» **Records for this task**:
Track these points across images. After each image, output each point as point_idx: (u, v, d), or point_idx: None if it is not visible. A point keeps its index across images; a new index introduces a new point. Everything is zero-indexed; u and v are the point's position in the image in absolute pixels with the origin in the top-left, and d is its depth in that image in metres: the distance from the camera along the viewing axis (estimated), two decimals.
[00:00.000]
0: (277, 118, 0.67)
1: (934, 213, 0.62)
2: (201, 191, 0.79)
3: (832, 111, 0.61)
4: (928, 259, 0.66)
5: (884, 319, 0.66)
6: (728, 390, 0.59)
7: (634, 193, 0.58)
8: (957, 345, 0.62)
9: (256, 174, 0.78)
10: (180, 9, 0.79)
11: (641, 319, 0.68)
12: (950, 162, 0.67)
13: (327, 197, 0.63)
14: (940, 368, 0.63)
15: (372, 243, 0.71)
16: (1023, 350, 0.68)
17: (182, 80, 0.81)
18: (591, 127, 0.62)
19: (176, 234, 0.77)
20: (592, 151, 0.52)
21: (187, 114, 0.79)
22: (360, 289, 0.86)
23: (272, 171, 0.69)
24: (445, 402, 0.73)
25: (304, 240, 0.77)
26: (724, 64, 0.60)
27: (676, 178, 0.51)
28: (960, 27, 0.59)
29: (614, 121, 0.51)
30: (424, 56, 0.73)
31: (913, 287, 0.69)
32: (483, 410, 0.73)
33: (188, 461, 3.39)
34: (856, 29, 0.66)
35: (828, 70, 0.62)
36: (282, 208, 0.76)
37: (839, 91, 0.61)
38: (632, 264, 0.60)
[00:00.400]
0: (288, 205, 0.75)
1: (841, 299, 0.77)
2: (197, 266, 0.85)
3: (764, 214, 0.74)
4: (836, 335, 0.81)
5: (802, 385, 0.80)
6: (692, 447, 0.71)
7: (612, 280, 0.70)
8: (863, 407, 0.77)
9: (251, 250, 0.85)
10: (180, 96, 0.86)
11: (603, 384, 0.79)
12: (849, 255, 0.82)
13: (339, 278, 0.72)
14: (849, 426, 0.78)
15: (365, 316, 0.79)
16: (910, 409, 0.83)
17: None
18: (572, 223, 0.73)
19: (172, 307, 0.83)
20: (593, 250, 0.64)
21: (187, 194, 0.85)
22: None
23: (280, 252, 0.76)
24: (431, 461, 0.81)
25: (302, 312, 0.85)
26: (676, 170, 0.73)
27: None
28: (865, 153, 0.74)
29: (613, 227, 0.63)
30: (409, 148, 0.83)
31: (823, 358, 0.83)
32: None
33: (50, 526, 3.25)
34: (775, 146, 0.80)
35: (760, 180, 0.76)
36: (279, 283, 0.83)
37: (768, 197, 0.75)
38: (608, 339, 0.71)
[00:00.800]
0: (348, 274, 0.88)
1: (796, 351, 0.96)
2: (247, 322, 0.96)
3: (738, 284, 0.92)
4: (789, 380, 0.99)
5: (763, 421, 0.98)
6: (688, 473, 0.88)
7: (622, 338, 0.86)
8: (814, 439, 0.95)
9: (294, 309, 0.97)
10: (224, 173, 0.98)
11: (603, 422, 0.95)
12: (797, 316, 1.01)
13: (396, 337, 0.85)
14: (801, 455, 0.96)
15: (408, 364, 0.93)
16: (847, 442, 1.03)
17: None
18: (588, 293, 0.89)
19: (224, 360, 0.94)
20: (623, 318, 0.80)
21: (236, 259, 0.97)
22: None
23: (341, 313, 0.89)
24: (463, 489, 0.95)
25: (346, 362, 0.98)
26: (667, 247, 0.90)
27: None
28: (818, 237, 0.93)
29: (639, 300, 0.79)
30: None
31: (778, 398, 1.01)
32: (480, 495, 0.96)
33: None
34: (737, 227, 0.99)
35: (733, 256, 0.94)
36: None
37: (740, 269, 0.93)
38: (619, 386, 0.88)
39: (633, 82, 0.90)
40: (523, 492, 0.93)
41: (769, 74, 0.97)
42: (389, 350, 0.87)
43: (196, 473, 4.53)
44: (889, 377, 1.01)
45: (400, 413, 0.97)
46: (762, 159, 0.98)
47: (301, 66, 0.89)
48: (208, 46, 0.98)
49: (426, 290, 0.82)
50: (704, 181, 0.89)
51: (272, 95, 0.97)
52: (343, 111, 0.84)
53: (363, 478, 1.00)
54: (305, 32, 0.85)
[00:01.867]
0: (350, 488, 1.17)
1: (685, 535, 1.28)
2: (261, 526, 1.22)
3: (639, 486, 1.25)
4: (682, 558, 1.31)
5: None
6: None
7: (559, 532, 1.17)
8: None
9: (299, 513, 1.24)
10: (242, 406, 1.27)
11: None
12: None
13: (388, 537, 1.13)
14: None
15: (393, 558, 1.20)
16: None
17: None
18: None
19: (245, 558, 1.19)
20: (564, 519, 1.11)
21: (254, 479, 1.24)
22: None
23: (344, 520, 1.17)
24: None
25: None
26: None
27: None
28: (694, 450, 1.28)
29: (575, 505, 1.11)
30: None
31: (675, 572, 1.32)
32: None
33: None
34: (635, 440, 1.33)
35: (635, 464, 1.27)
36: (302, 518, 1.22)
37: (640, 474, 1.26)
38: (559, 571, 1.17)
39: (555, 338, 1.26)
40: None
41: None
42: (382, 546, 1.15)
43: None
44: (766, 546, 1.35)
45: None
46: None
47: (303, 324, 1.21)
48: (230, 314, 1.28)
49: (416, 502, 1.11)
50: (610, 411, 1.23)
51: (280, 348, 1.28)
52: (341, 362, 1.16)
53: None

» **Task directions**:
Repeat the whole listing exactly, keeping every line intact.

» **Response to the task**:
Track these points across images. After each image, output each point as point_idx: (u, v, d), or point_idx: None if it is not visible. A point keeps its index across images; a new index introduces a new point. Everything is zero-indexed; u and v are the point's position in the image in absolute pixels with the origin in the top-left, and d is its depth in that image in metres: the distance from the camera along the viewing axis (estimated), two decimals.
[00:00.000]
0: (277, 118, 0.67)
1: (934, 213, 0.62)
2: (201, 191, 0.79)
3: (832, 111, 0.61)
4: (928, 259, 0.66)
5: (884, 319, 0.66)
6: (728, 390, 0.59)
7: (634, 193, 0.58)
8: (957, 345, 0.62)
9: (256, 174, 0.78)
10: (180, 9, 0.79)
11: (641, 319, 0.68)
12: (950, 162, 0.67)
13: (327, 197, 0.63)
14: (940, 368, 0.63)
15: (372, 243, 0.71)
16: (1023, 350, 0.68)
17: (182, 80, 0.81)
18: (591, 127, 0.62)
19: (176, 234, 0.77)
20: (592, 151, 0.52)
21: (187, 114, 0.79)
22: (360, 289, 0.86)
23: (272, 171, 0.69)
24: (445, 402, 0.73)
25: (304, 240, 0.77)
26: (724, 64, 0.60)
27: (676, 178, 0.51)
28: (960, 27, 0.59)
29: (614, 121, 0.51)
30: (424, 56, 0.73)
31: (913, 287, 0.69)
32: (483, 410, 0.73)
33: (188, 461, 3.39)
34: (856, 29, 0.66)
35: (828, 70, 0.62)
36: (282, 208, 0.76)
37: (839, 91, 0.61)
38: (632, 264, 0.60)
[00:00.400]
0: (288, 205, 0.75)
1: (841, 299, 0.77)
2: (197, 266, 0.85)
3: (764, 214, 0.74)
4: (836, 335, 0.81)
5: (802, 385, 0.80)
6: (692, 447, 0.71)
7: (612, 280, 0.70)
8: (863, 407, 0.77)
9: (251, 250, 0.85)
10: (180, 96, 0.86)
11: (603, 384, 0.79)
12: (849, 255, 0.82)
13: (339, 278, 0.72)
14: (849, 426, 0.78)
15: (365, 316, 0.79)
16: (910, 409, 0.83)
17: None
18: (572, 223, 0.73)
19: (172, 307, 0.83)
20: (593, 250, 0.64)
21: (187, 194, 0.85)
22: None
23: (280, 252, 0.76)
24: (431, 461, 0.81)
25: (302, 312, 0.85)
26: (676, 170, 0.73)
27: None
28: (865, 153, 0.74)
29: (613, 227, 0.63)
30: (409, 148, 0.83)
31: (823, 358, 0.83)
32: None
33: (50, 526, 3.25)
34: (775, 146, 0.80)
35: (760, 180, 0.76)
36: (279, 283, 0.83)
37: (768, 197, 0.75)
38: (608, 339, 0.71)
[00:00.800]
0: (348, 274, 0.88)
1: (796, 351, 0.96)
2: (247, 322, 0.96)
3: (738, 284, 0.92)
4: (789, 380, 0.99)
5: (763, 421, 0.98)
6: (688, 473, 0.88)
7: (622, 338, 0.86)
8: (814, 439, 0.95)
9: (294, 309, 0.97)
10: (224, 173, 0.98)
11: (603, 422, 0.95)
12: (797, 316, 1.01)
13: (396, 337, 0.85)
14: (801, 455, 0.96)
15: (408, 364, 0.93)
16: (847, 442, 1.03)
17: None
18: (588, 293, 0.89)
19: (224, 360, 0.94)
20: (623, 318, 0.80)
21: (236, 259, 0.97)
22: None
23: (341, 313, 0.89)
24: (463, 489, 0.95)
25: (346, 362, 0.98)
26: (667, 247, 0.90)
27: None
28: (818, 237, 0.93)
29: (639, 300, 0.79)
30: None
31: (778, 398, 1.01)
32: (480, 495, 0.96)
33: None
34: (737, 227, 0.99)
35: (733, 256, 0.94)
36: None
37: (740, 269, 0.93)
38: (619, 386, 0.88)
39: (633, 82, 0.90)
40: (523, 492, 0.93)
41: (769, 74, 0.97)
42: (389, 350, 0.87)
43: (196, 473, 4.53)
44: (889, 377, 1.01)
45: (400, 413, 0.97)
46: (762, 159, 0.98)
47: (301, 66, 0.89)
48: (208, 46, 0.98)
49: (426, 290, 0.82)
50: (704, 181, 0.89)
51: (272, 95, 0.97)
52: (343, 111, 0.84)
53: (363, 478, 1.00)
54: (305, 32, 0.85)
[00:01.867]
0: (350, 488, 1.17)
1: (685, 535, 1.28)
2: (261, 526, 1.22)
3: (639, 486, 1.25)
4: (682, 558, 1.31)
5: None
6: None
7: (559, 532, 1.17)
8: None
9: (299, 513, 1.24)
10: (242, 406, 1.27)
11: None
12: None
13: (388, 537, 1.13)
14: None
15: (393, 558, 1.20)
16: None
17: None
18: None
19: (245, 558, 1.19)
20: (564, 519, 1.11)
21: (254, 479, 1.24)
22: None
23: (344, 520, 1.17)
24: None
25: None
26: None
27: None
28: (694, 450, 1.28)
29: (575, 505, 1.11)
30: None
31: (675, 572, 1.32)
32: None
33: None
34: (635, 440, 1.33)
35: (635, 464, 1.27)
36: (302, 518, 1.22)
37: (640, 474, 1.26)
38: (559, 571, 1.17)
39: (555, 338, 1.26)
40: None
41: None
42: (382, 546, 1.15)
43: None
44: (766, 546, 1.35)
45: None
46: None
47: (303, 324, 1.21)
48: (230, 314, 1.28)
49: (416, 502, 1.11)
50: (610, 411, 1.23)
51: (280, 348, 1.28)
52: (341, 362, 1.16)
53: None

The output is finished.